"Because mine is a positive creed, not to be expressed by negation. In defining it, I can admit no term not expressing some essential point. I would not mistake the accident for the essence. That God has given his revealed word to man, is an essential point in my belief. That Rome has misconstrued that word, may be true, but comes not within the scope of my creed. I believe that Christ by his Apostles founded a church to ramify through the world, like the fruitful vine running over the wall. Some branches may have rotted off, some may bear degenerate fruit, some in unpruned luxuriance may bring forth nothing but leaves. Be it so. My belief is that the branch I cleave to retains its vital vigor and produces life-sustaining fruit."
"But how does this prevent your protesting against Rome?" objected Moodie.
"It prevents my making that protest any part of the definition of my faith. Names are things, and he who is perpetually dubbing himself a Protestant, ends by making it the first article of his creed, that Rome errs, and his active religion becomes opposition to Rome. Now I find Voltaire quite as good a Protestant as you are."
"I can say nothing to that," answered Moodie, "never having met with that gentleman."
L'Isle smiled for a moment, but went on earnestly to say: "We believe that Christ not only gave us a father, but founded a church, and we will not let go our hold upon it, as some sects and nations have done, out of mere opposition to Rome. Our forefathers by God's providence, set earnestly to work reforming it where corrupted, repairing it when dilapidated, but did not pull it down, in the presumptuous hope of building up another. They purified the temple, but did not destroy it. They removed the idols, but did plough up and sow with salt the consecrated spot, because it had been defiled."

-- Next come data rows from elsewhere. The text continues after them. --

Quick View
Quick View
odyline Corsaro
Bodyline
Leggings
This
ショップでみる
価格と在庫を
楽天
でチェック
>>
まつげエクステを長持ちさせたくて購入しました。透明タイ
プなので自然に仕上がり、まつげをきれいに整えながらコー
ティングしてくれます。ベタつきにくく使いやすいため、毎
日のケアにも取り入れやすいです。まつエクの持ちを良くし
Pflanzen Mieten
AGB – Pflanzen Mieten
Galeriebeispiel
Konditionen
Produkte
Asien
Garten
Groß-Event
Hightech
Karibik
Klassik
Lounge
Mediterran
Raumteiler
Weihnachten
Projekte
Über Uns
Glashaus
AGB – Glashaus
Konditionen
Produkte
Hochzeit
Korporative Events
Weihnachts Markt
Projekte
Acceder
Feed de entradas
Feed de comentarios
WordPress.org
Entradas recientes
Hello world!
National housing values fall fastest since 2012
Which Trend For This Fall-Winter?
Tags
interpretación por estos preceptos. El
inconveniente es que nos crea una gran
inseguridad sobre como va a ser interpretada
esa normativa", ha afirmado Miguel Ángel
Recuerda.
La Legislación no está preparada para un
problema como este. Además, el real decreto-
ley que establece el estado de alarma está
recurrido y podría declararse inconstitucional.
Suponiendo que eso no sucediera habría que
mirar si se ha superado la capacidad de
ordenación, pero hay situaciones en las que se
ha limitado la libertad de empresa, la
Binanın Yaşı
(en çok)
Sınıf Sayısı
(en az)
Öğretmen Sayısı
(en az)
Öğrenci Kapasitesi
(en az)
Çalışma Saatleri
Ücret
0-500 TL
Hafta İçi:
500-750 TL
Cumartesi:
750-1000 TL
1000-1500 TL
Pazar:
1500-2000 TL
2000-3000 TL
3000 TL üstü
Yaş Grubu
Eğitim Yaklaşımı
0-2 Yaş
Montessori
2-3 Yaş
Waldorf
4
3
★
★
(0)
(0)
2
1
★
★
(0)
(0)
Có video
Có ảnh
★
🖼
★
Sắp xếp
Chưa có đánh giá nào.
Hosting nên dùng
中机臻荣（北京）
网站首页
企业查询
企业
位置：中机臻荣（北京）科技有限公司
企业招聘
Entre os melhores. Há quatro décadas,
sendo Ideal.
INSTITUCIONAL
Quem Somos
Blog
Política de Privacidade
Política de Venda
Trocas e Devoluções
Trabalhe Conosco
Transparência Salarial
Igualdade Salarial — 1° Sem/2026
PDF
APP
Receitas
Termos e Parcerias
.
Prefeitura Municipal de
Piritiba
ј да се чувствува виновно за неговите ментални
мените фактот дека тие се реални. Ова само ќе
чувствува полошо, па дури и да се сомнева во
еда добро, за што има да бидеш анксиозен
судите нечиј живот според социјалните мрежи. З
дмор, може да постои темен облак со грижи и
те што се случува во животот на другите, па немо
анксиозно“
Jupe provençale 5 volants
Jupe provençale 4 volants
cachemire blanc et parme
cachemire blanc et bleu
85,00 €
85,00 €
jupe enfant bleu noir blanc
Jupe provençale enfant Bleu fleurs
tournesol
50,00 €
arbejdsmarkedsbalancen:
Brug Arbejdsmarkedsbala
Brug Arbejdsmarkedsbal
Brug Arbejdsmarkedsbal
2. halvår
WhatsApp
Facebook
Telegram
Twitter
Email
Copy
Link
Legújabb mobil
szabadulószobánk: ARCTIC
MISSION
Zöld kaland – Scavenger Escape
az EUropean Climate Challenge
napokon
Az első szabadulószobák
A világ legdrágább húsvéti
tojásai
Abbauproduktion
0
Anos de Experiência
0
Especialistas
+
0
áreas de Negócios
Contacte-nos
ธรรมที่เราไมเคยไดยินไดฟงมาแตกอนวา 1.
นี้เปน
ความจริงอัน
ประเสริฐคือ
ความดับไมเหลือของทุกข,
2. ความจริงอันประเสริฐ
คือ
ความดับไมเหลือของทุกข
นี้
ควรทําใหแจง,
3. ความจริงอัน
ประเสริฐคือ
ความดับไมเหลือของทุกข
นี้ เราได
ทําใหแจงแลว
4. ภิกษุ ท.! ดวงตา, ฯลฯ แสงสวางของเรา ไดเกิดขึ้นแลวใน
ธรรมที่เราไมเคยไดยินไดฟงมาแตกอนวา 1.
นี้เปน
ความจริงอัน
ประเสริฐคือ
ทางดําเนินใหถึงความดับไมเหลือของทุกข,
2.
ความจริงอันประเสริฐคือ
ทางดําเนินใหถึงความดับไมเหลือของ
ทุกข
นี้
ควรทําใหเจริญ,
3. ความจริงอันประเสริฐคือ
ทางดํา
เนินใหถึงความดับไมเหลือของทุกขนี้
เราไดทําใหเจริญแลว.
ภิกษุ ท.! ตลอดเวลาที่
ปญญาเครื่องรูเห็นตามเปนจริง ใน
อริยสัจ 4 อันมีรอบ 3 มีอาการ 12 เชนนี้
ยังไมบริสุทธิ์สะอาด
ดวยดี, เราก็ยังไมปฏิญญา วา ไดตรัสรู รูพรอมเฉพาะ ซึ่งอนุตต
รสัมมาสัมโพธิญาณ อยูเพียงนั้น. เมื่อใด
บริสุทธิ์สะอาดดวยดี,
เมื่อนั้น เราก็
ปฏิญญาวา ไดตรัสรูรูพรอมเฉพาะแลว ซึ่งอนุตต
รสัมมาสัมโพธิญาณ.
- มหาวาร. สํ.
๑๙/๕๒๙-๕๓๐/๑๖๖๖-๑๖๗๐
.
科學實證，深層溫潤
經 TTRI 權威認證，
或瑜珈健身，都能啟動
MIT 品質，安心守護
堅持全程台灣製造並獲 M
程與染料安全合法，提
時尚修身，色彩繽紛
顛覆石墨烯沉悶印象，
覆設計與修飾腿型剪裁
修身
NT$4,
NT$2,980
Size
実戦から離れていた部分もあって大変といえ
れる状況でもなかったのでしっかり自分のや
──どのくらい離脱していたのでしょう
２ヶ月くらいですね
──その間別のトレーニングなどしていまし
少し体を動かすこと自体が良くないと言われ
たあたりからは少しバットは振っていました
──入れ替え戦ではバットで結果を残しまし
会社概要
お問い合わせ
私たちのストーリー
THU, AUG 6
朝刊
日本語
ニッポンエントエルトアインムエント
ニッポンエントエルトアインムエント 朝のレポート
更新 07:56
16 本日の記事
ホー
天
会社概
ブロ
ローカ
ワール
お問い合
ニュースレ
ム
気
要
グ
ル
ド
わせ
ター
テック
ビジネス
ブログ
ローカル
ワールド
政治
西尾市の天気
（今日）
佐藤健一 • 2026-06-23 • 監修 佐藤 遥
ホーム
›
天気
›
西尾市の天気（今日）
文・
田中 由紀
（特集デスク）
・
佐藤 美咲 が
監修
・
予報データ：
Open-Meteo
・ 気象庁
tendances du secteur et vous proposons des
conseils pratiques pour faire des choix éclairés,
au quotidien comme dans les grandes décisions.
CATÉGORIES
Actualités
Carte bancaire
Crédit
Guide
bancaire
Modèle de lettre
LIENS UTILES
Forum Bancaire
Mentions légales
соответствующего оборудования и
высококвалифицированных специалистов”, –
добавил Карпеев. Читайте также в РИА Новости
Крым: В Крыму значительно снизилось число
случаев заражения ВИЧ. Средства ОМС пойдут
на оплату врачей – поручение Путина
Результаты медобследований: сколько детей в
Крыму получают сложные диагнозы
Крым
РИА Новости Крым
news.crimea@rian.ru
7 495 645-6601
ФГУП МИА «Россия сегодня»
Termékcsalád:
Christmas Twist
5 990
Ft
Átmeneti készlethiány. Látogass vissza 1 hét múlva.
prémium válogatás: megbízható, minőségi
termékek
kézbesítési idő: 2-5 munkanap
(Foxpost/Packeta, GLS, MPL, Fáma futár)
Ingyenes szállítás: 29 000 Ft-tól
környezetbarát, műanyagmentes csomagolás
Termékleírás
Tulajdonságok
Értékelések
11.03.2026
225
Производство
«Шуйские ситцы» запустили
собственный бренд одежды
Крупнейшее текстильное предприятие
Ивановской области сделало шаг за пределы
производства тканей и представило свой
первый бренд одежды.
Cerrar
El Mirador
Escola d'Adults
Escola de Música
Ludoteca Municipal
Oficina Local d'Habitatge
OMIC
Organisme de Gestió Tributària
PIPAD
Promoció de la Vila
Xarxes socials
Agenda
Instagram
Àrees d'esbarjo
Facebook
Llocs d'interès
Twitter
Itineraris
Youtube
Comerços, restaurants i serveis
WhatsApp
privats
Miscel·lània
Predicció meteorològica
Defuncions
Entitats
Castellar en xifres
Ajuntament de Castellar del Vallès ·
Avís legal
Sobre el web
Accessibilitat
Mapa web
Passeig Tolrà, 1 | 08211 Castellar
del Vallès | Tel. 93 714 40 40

"I see" said Moodie warmly, "that you aim your anathema at the Kirks among other Christian bodies."
"Without anathematizing any one," L'Isle answered, "we take comfort to ourselves, in the conviction that our church is a continuous branch of that which the Apostles founded in Christ, and that it might have been in essentials what it now is, were its history as closely connected with the Greek church, as it is with that of Rome, or had it ever stood unconnected with either of them. Never having been rebuilt from its foundation, it has lost its apostolic character."
"You have given many branches to the vine planted by Christ," observed Moodie. "Perhaps you admit the Church of Rome, to be one that still bears fruit."
"To drop the figure of the vine, I will answer you by saying, that it is possible for a Romanist to be a Christian."
"Are Christianity and idolatry one and the same?" said Moodie, indignantly.